**PROBLEM DESCRIPTION**: Make an exact copy of the whole listing, but leave its pictures out.

DATA Block Start

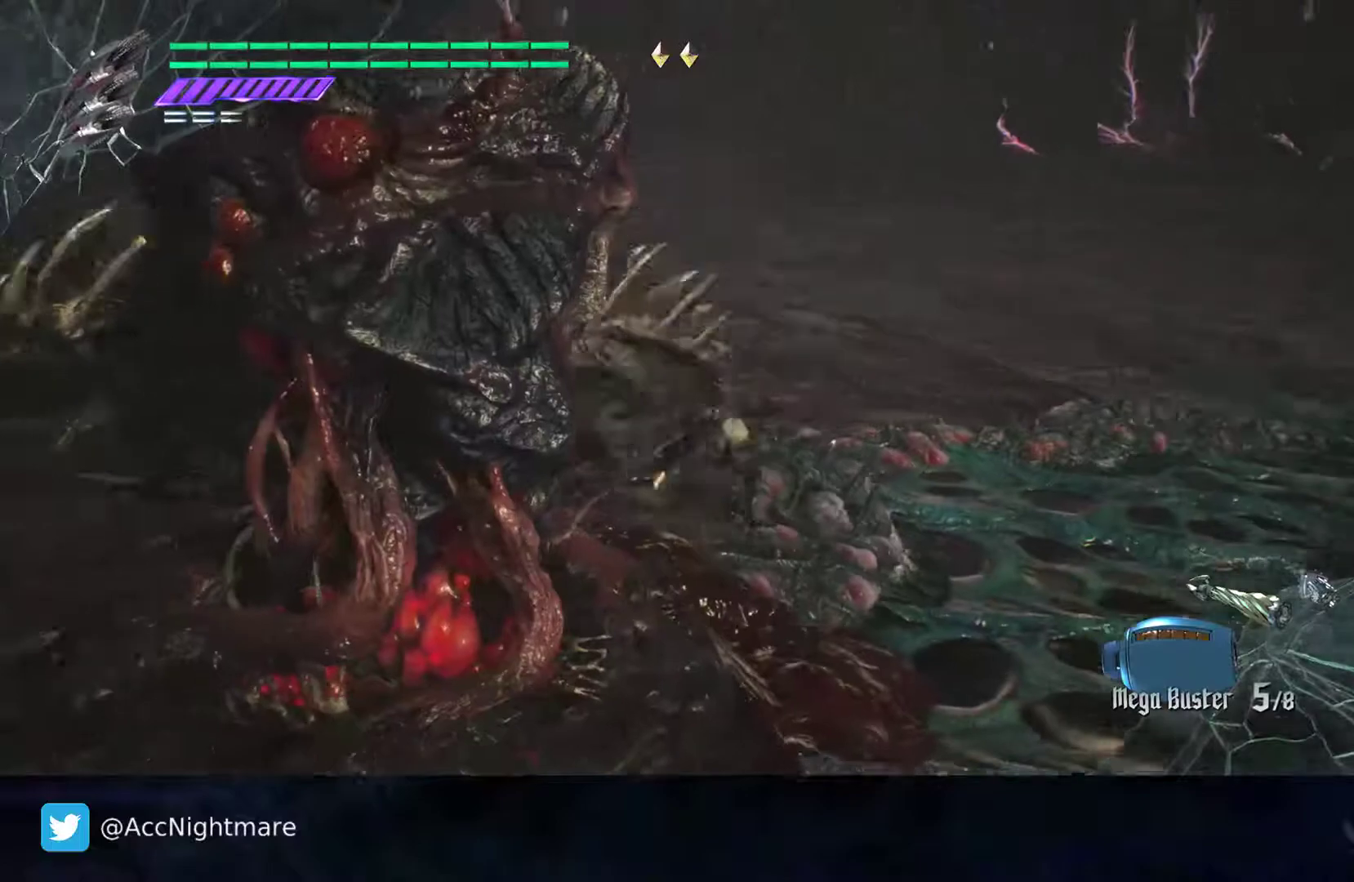
{"buttons": [], "left_stick": "center", "right_stick": "center", "events": [[17, "right_stick", "center"], [67, "left_stick", "down-left"], [333, "TRIANGLE", "down"], [350, "left_stick", "center"], [467, "TRIANGLE", "up"]]}
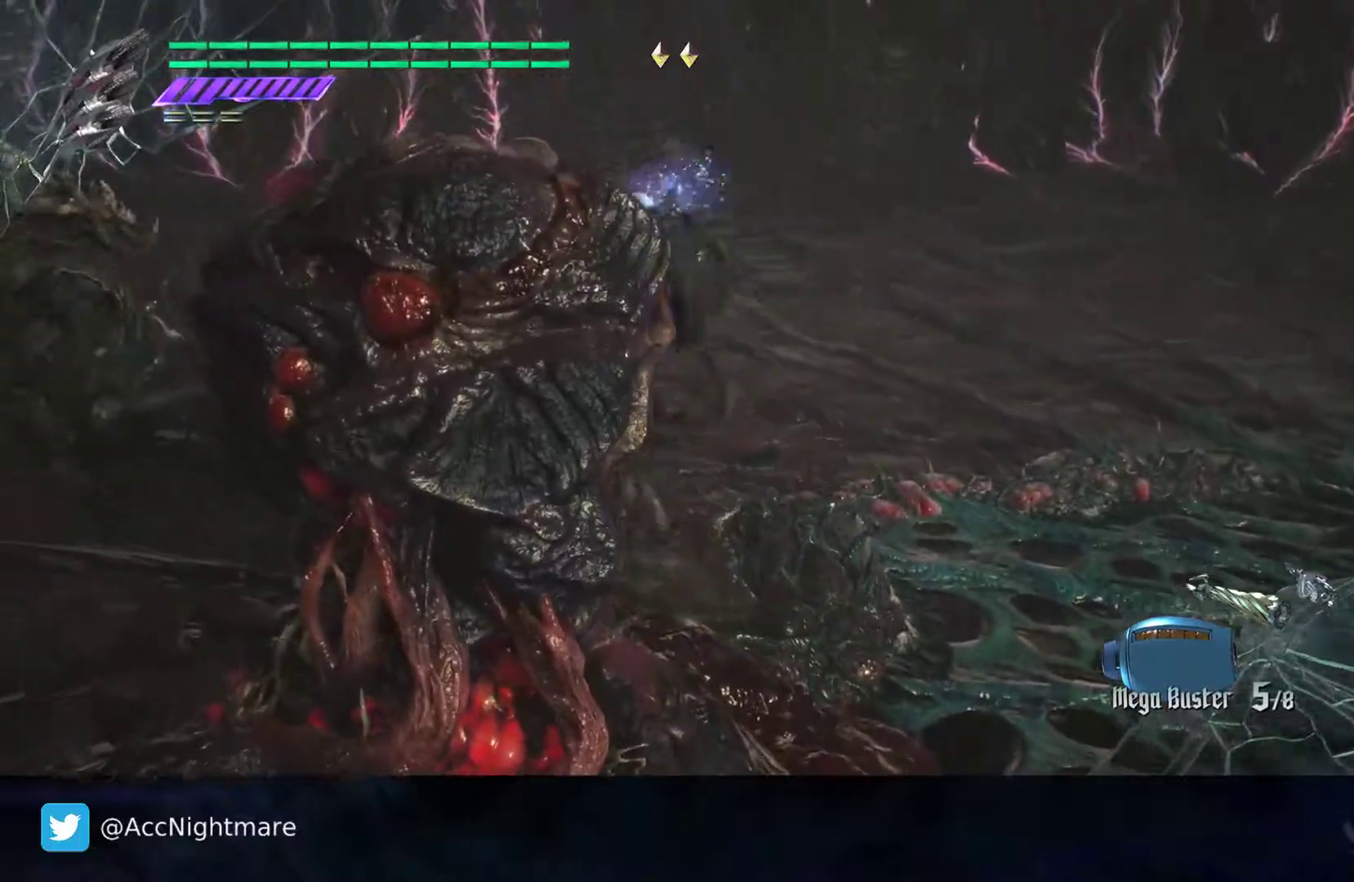
{"buttons": ["L2"], "left_stick": "center", "right_stick": "center", "events": [[133, "L2", "down"], [267, "L2", "up"], [283, "TRIANGLE", "down"], [467, "L2", "down"], [467, "TRIANGLE", "up"]]}
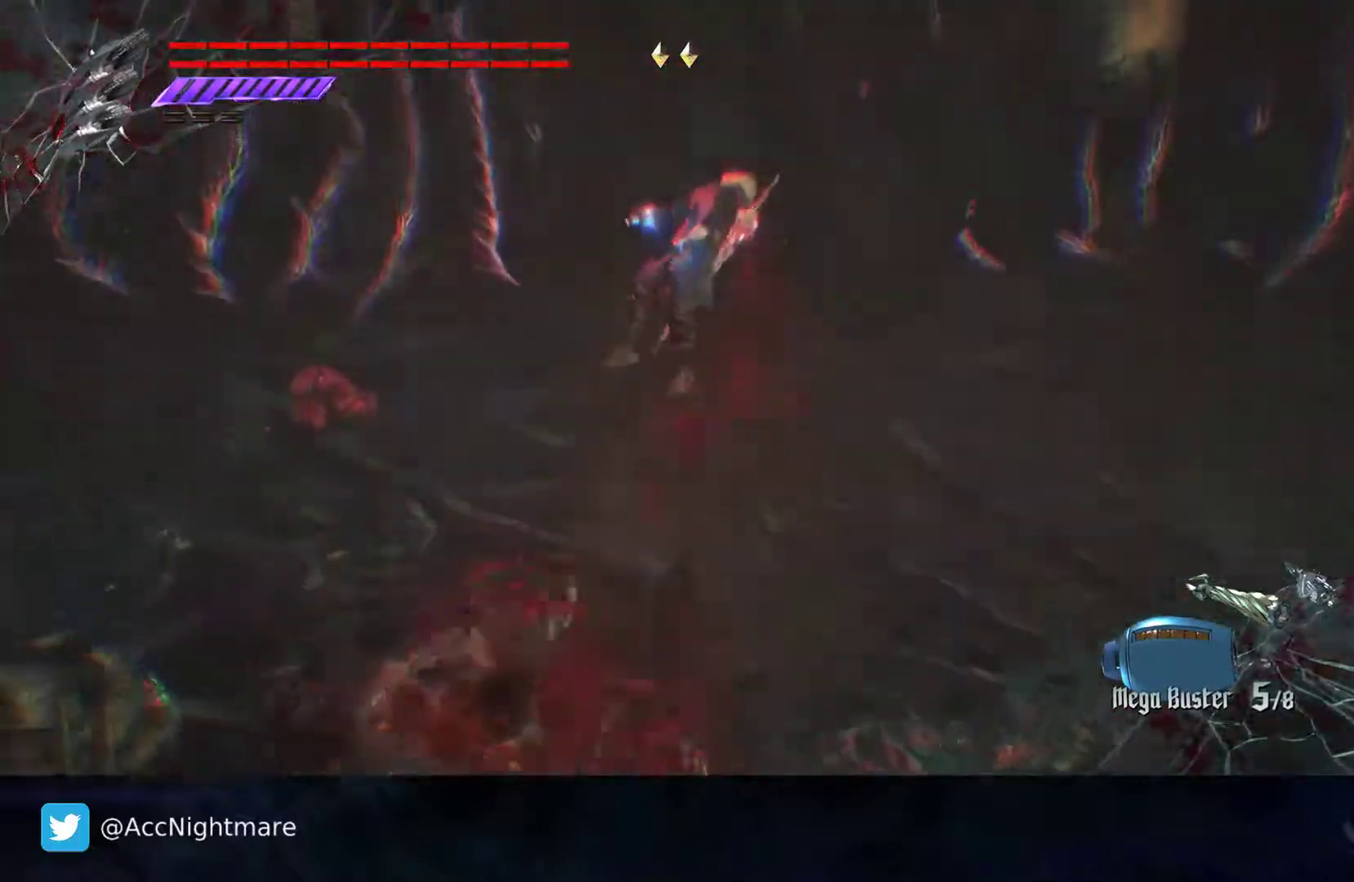
{"buttons": [], "left_stick": "center", "right_stick": "center", "events": [[117, "L2", "up"]]}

DATA Block End

**EXERCISE SOLUTION**:
{"buttons": [], "left_stick": "center", "right_stick": "center", "events": [[17, "right_stick", "center"], [67, "left_stick", "down-left"], [333, "TRIANGLE", "down"], [350, "left_stick", "center"], [467, "TRIANGLE", "up"]]}
{"buttons": ["L2"], "left_stick": "center", "right_stick": "center", "events": [[133, "L2", "down"], [267, "L2", "up"], [283, "TRIANGLE", "down"], [467, "L2", "down"], [467, "TRIANGLE", "up"]]}
{"buttons": [], "left_stick": "center", "right_stick": "center", "events": [[117, "L2", "up"]]}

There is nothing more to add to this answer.